Murray v. Klinzing

64 Conn. 78 | Conn. | 1894

Andrews, C. J.

Most of the questions raised at the trial by the plaintiff’s counsel are settled by the finding of facts. Only two remain for this court to examine. The first of these is whether the writing in of the consideration in the *85deed of April 5th, 1888, was a material alteration which rendered that deed void.

Every deed which is effectual to convey land must be upon consideration. Thus it is stated in Blackstone’s Commentaries, Yol. 2, at page 296, where the requisites of a deed are mentioned:—“Secondly, the deed must be founded upon good and sufficient consideration. * * * A deed also, or other grant, made without any consideration, is, as it were, of no effect; for it is construed to enure, or to be effectual on y to the use of the grantor himself.” But the deed of April 5th, was upon a consideration sufficient to rebut a resulting trust. The word “ dollars ” without any numbers prefixed is enough for that purpose.

An alteration to a deed, to render it void, must be a material one; that is one that causes the deed to speak a language different in legal effect from that which it spoke originally. 1 Greenleaf Ev., § 565. The necessity of a consideration in a deed is to prevent a trust resulting in favor of the grantor, and one valuable consideration does this as well as another. Changing the amount of the consideration does not cause the deed to speak a language differing in its legal effect. Such an alteration is not a material one. Belden v. Seymour, 8 Conn., 304; Meeker v. Meeker, 16 id., 387; Vose v. Bolan, 108 Mass., 155. In many cases after delivery blanks may be filled up so as to complete the grantor’s intention. Devin v. Himer, 29 Iowa, 297; Clark v. Allen, 34 id., 190; Field v. Stagg, 52 Mo., 534; Waugh v. Bussell, 5 Taunton, 707; Eagleton v. Gutteridge, 11 M. & W., 465; West v. Seward, 14 id., 47.

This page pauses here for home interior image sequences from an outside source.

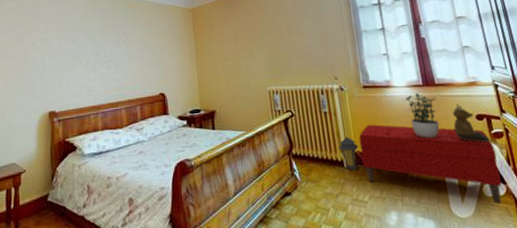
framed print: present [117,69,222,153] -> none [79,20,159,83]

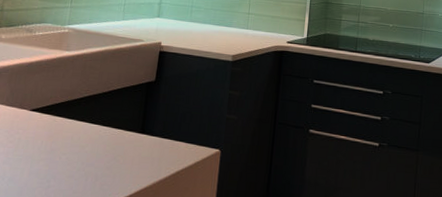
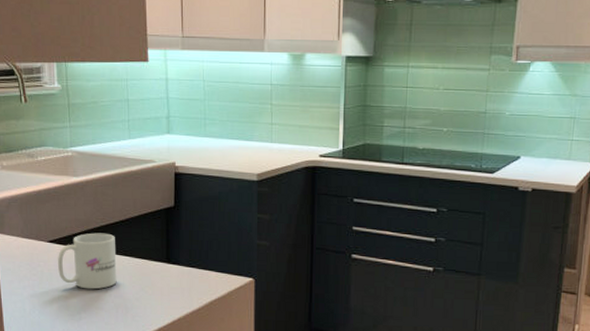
mug: none [35,103,96,158] -> present [58,233,117,290]

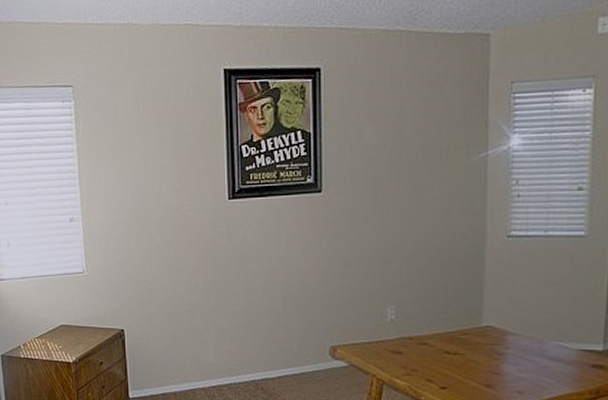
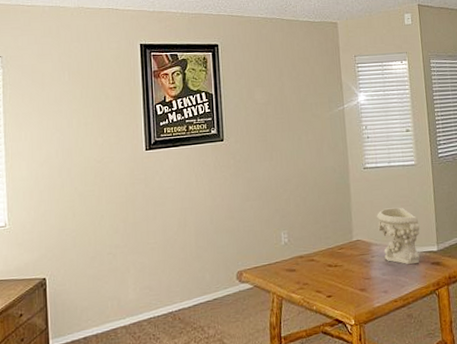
decorative bowl: none [518,290,581,364] -> present [376,207,420,265]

The second is whether the court erred in treating the map on the deed as a part of the description of the land therein intended to be conveyed. The court so treated the map and held that the plaintiff had conveyed to the railway company the right to a highway on the north side of its land. The plaintiff’s counsel admits that such a course would be correct if there had been in the deed an express reference to the map. But he insists that in absénce of such a reference it was error for the court to do so. We are not able to agree with the *86counsel. Where a map or a diagram is drawn on a deed in such relation to or connected with the words of the deed as to indicate to any reasonable person that the grantor intended it to be taken as a part of the description, then no reference is needed. It is entirely a question as to what the grantor intended to convey. If the map is on another paper a reference might be necessary in order to identify it. When the map is on the deed itself, the court of necessity must examine it and from it taken together with the words of description determine what the deed conveys.

There is no error.

In this opinion the other judges concurred.